<<<<

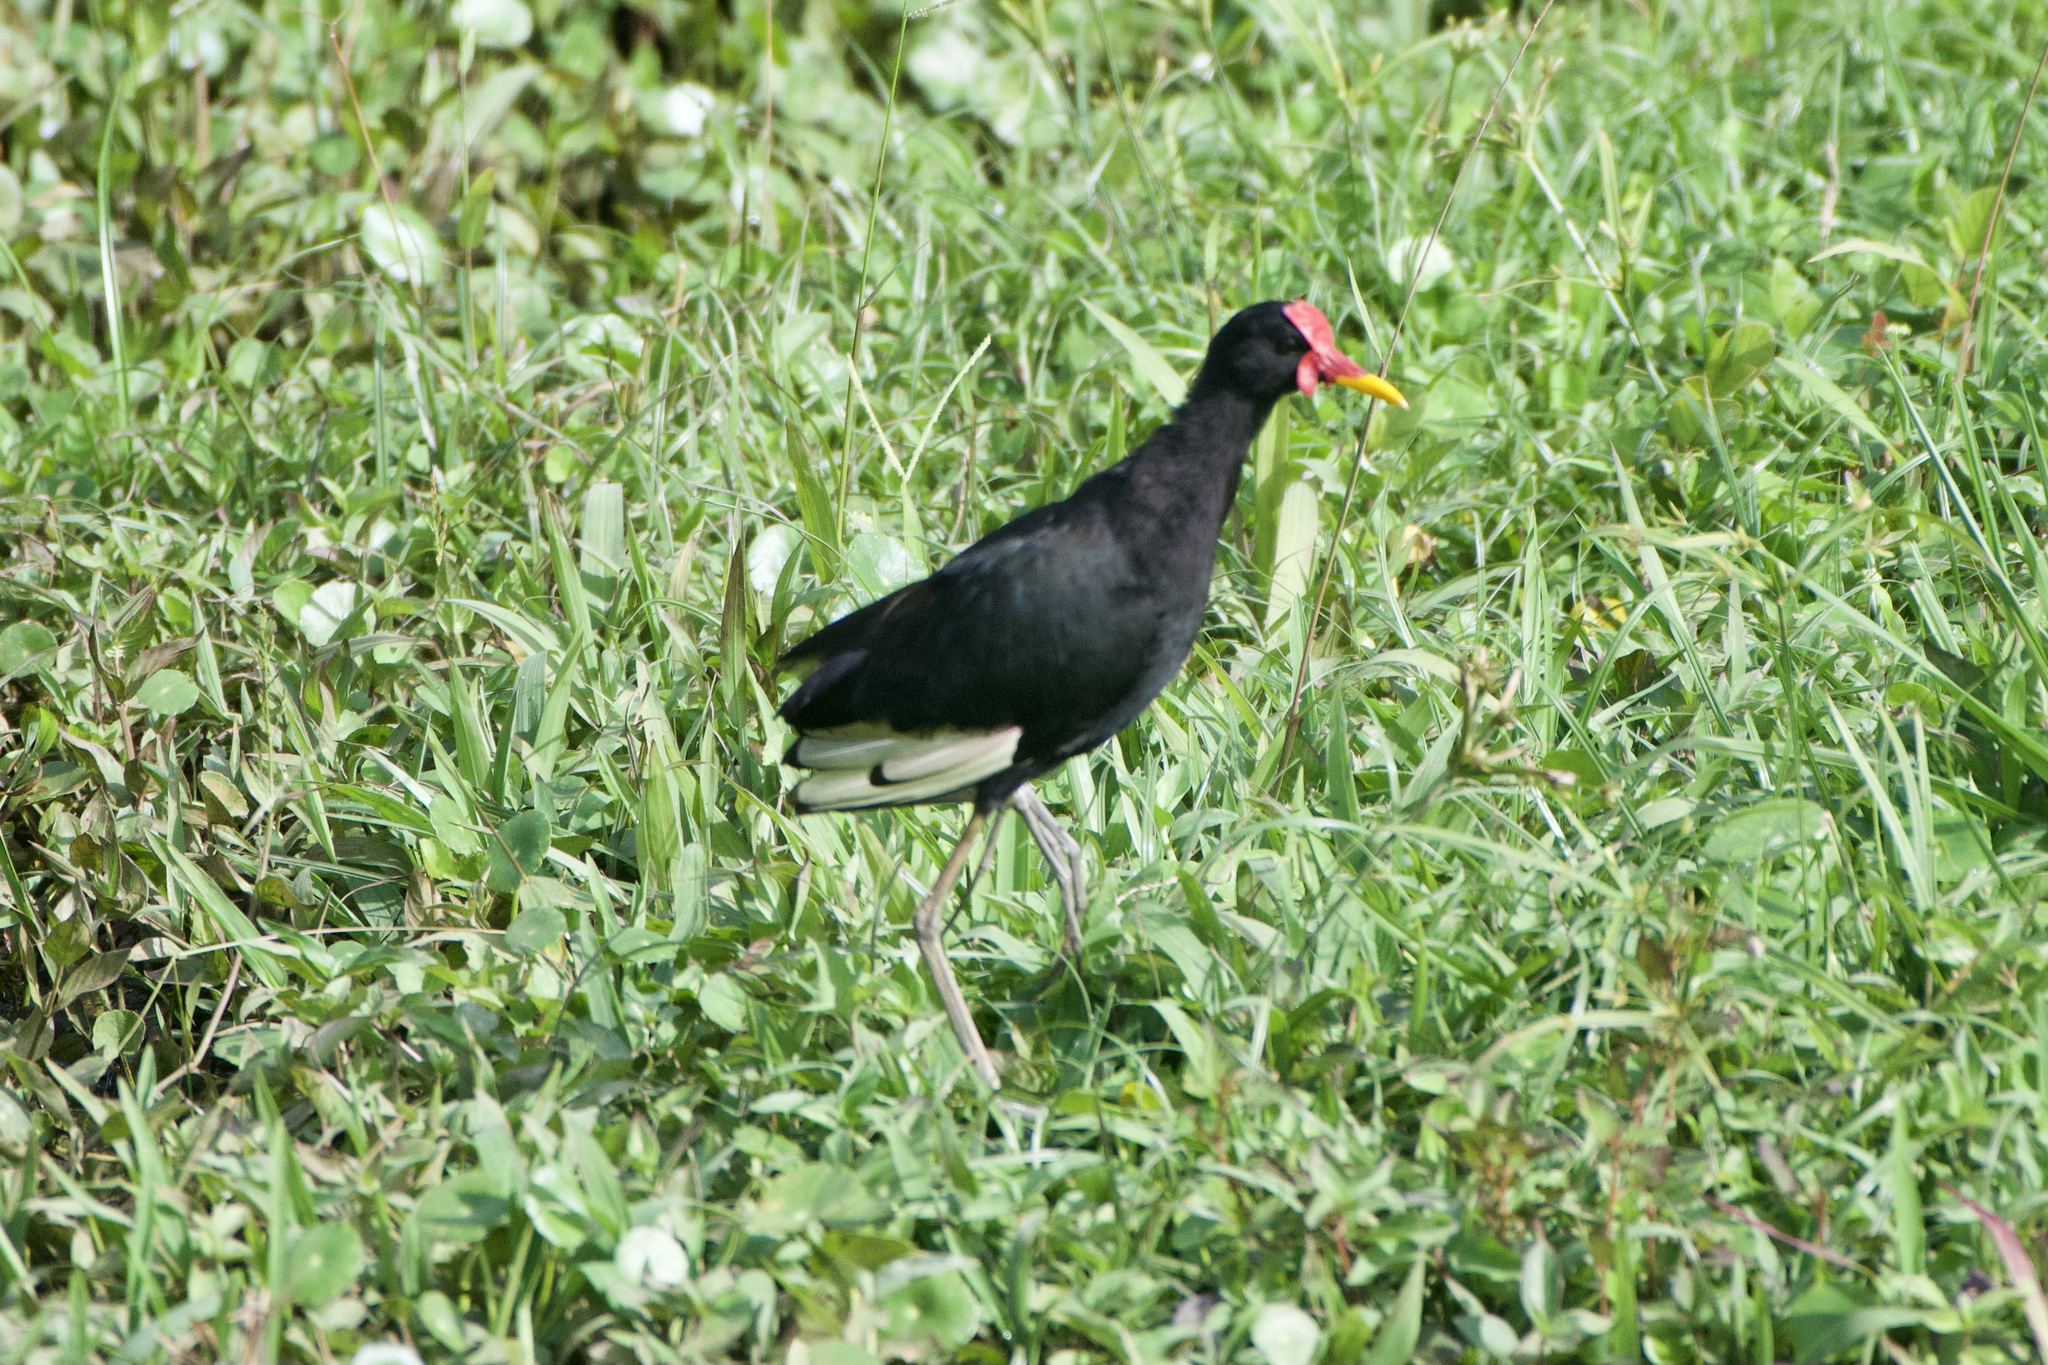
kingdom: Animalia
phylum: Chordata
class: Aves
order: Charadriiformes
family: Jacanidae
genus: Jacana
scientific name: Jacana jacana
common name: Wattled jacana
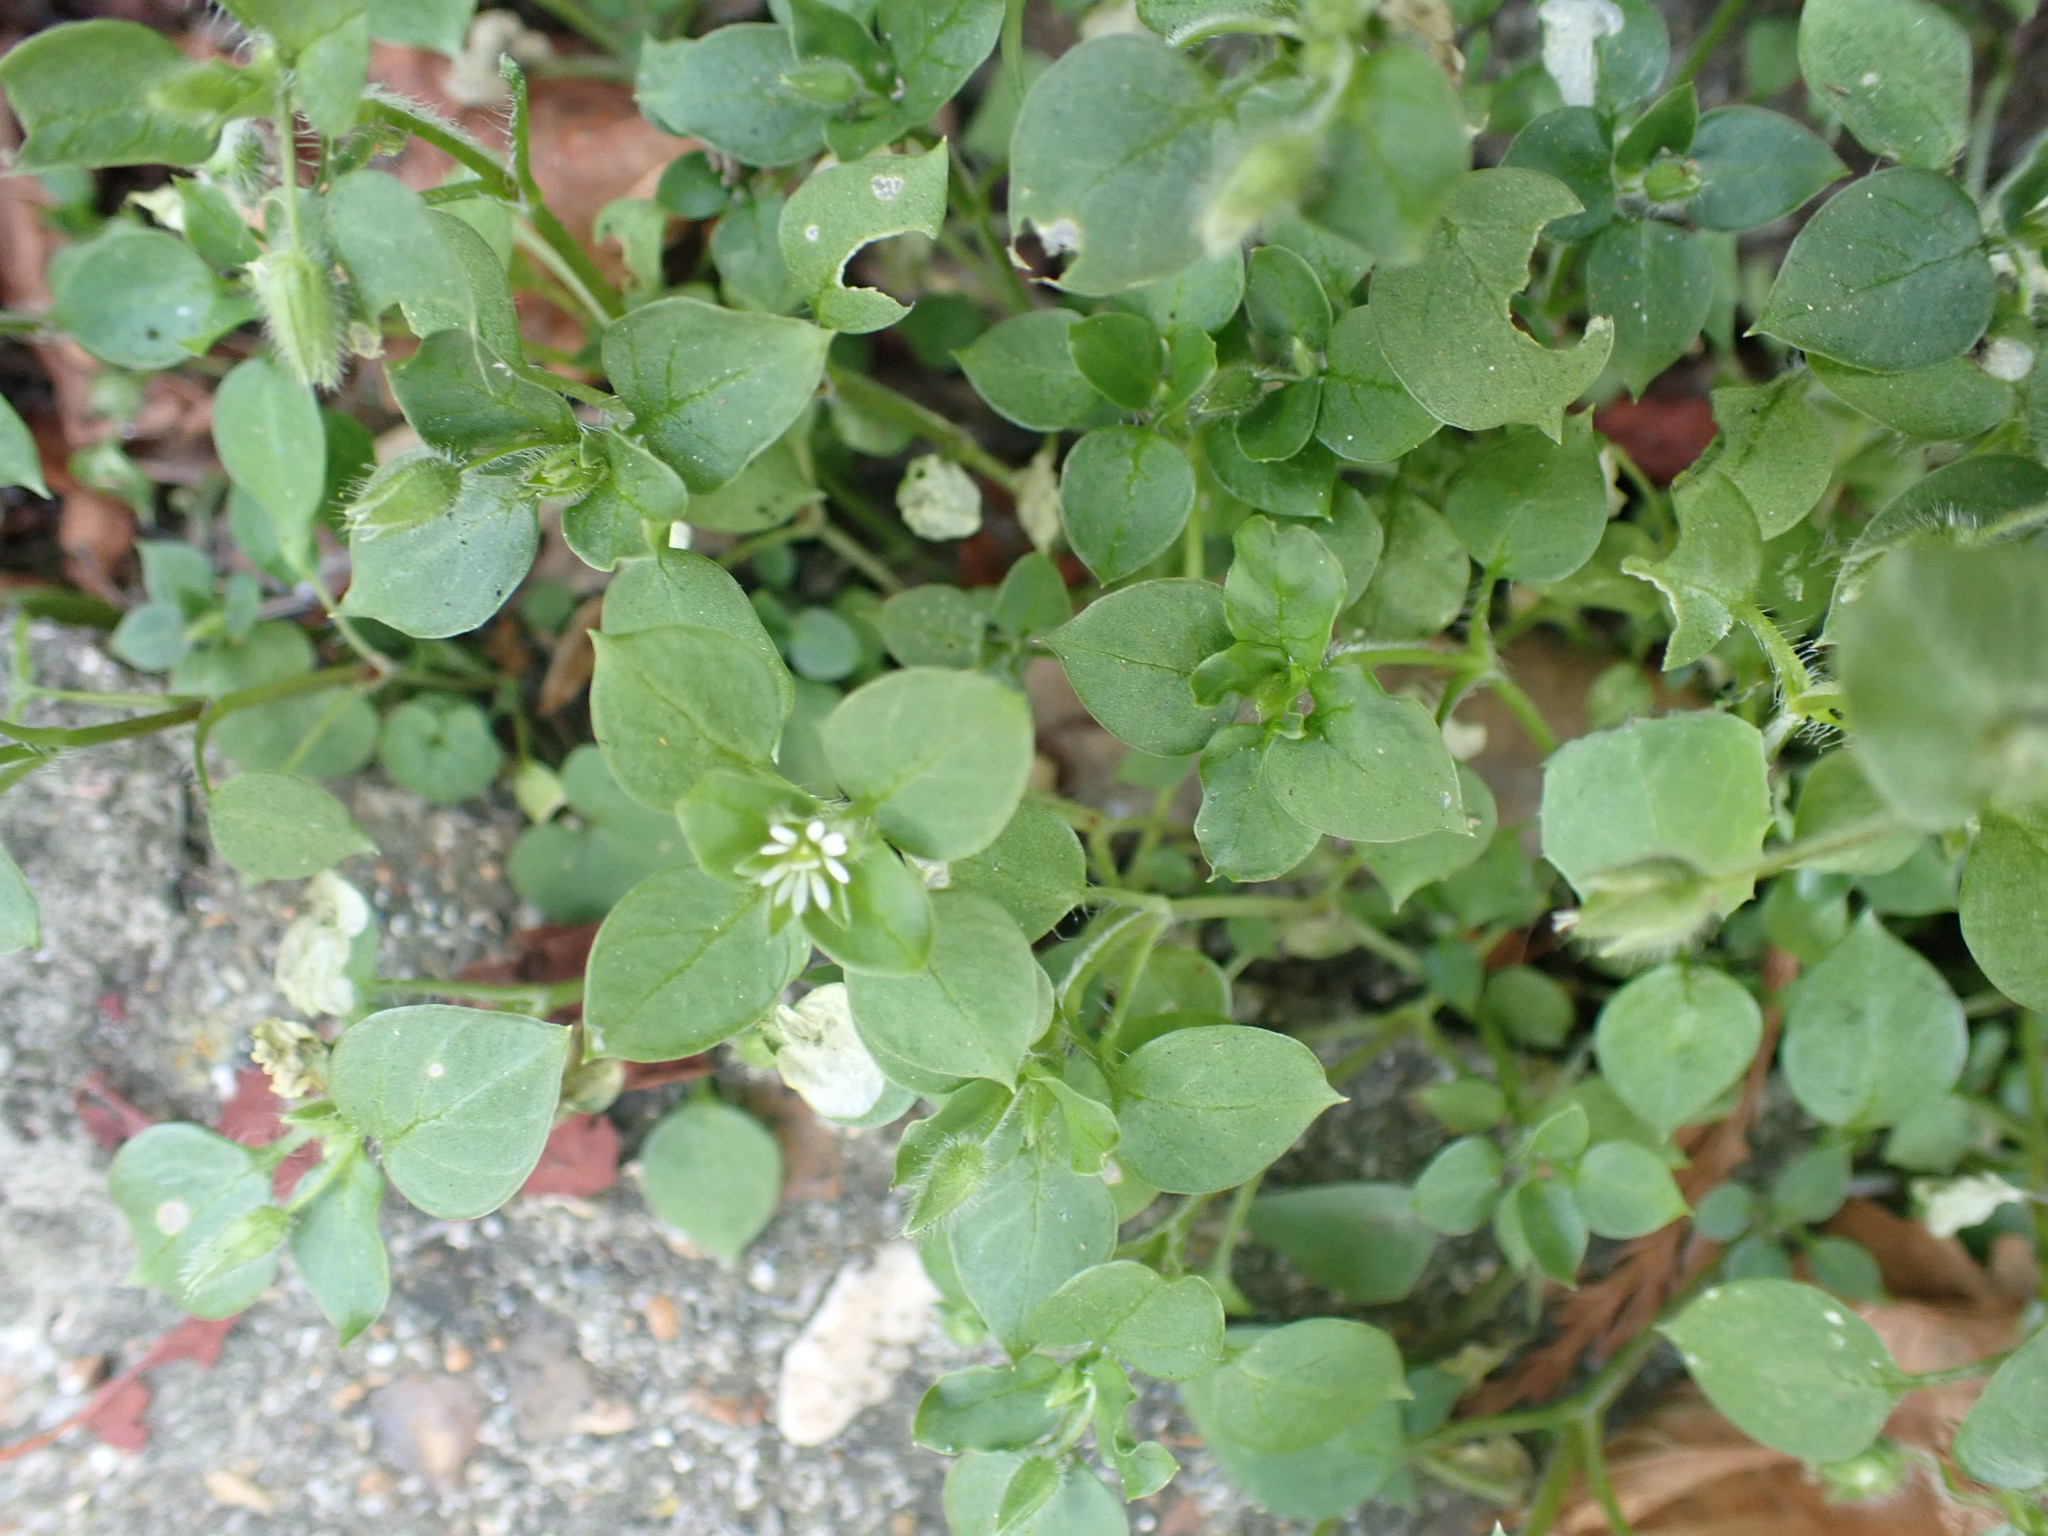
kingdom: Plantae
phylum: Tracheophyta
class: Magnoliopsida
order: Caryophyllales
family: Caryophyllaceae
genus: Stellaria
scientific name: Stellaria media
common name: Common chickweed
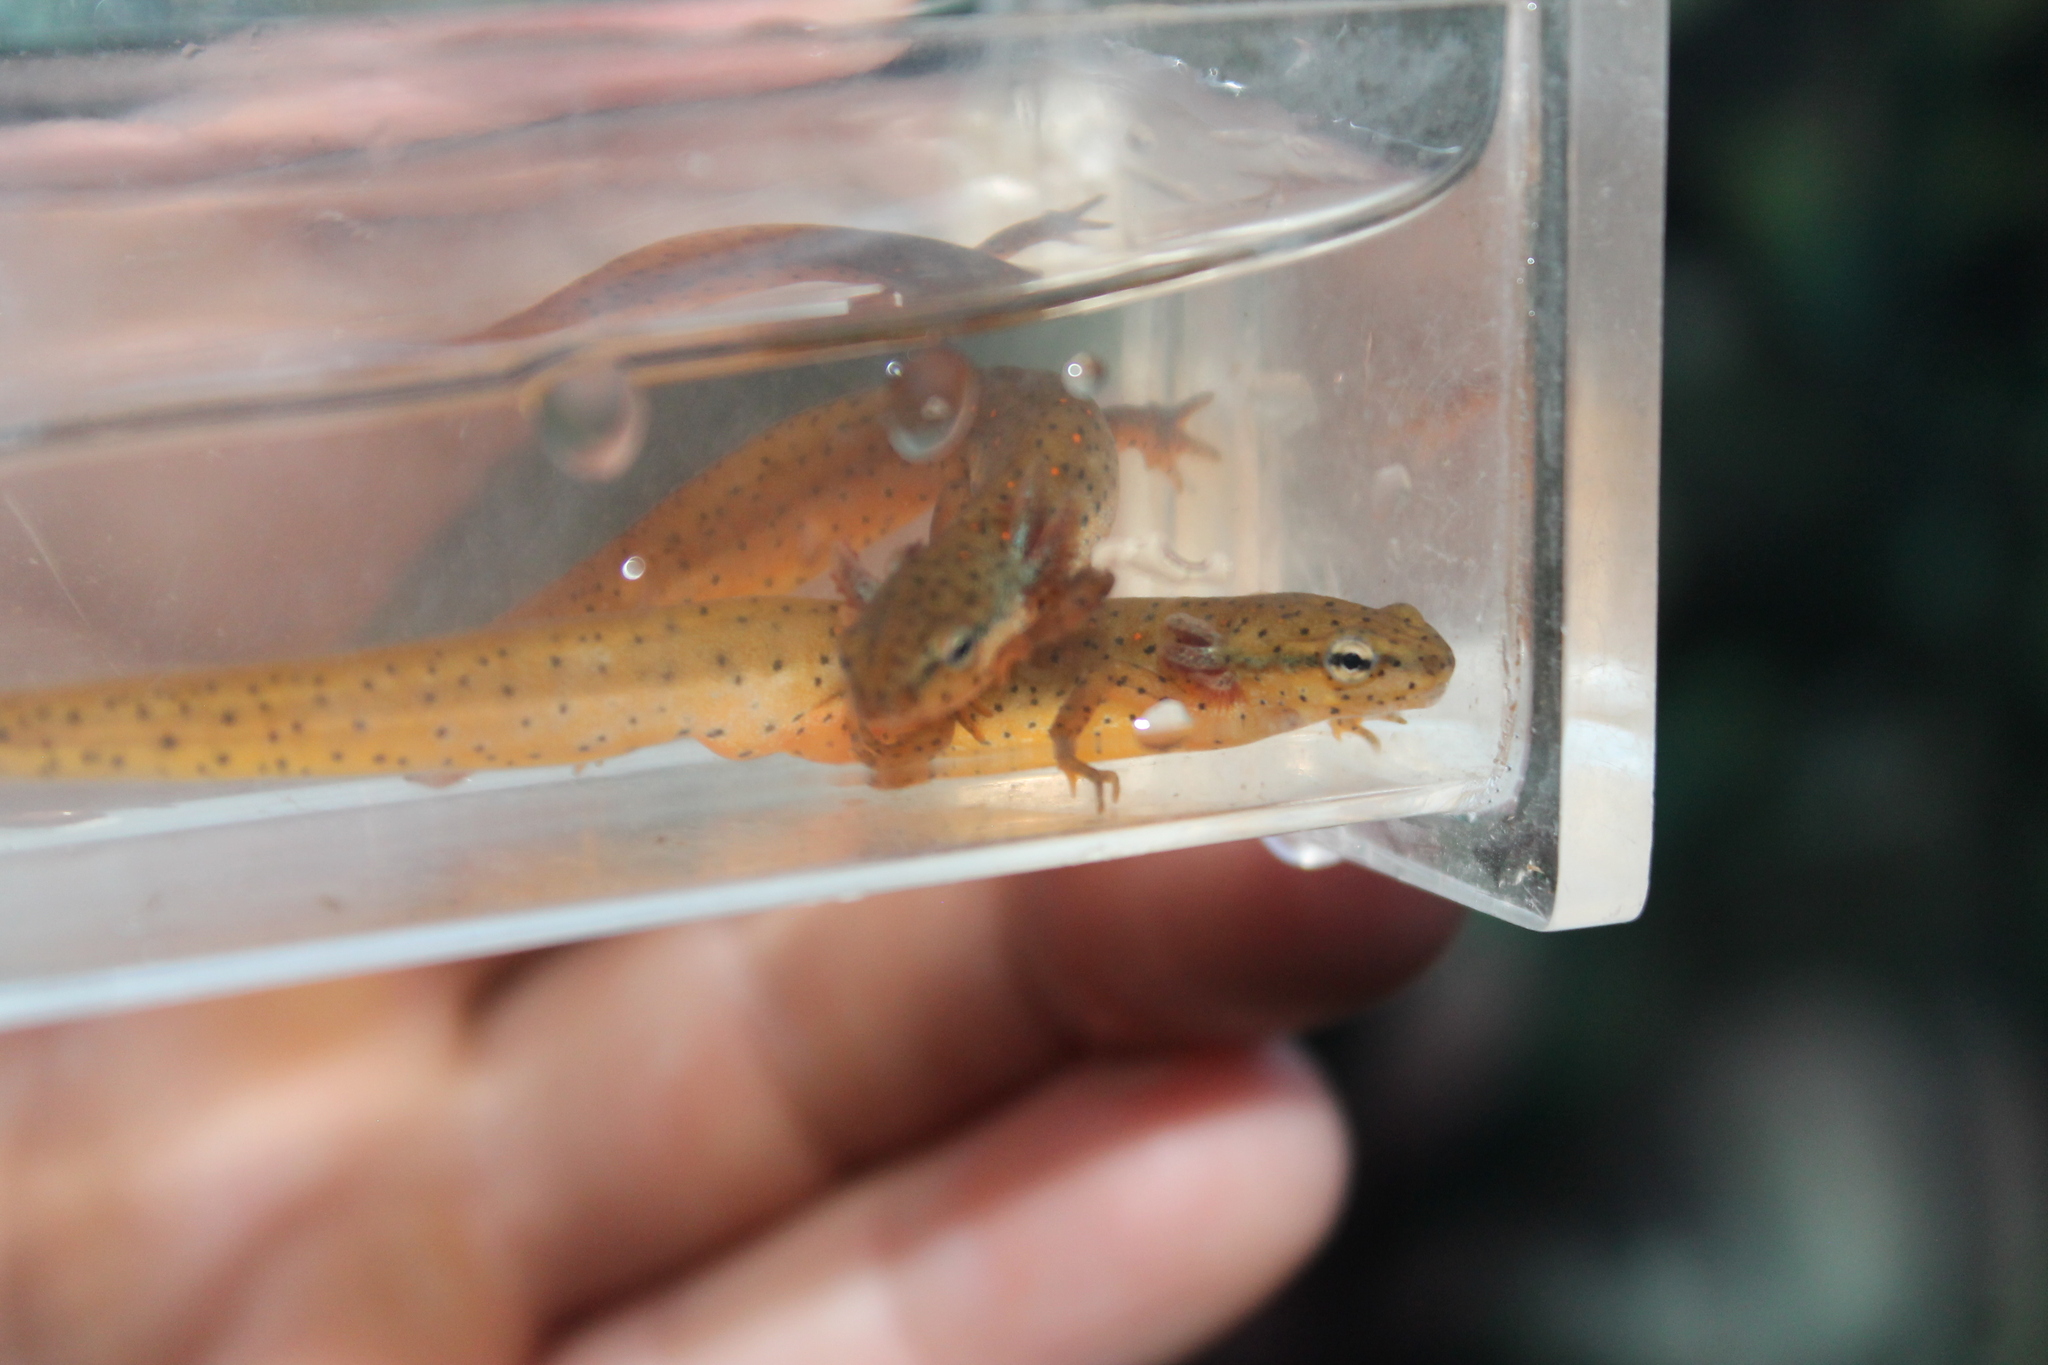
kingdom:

>>>>

→ Work instructions
Can you copy the lines starting with the one that contains "class: Magnoliopsida" and going on through the end of the entries, both ends included, leaving out the pictures?

→ Complete answer
class: Magnoliopsida
order: Caryophyllales
family: Caryophyllaceae
genus: Stellaria
scientific name: Stellaria media
common name: Common chickweed
kingdom:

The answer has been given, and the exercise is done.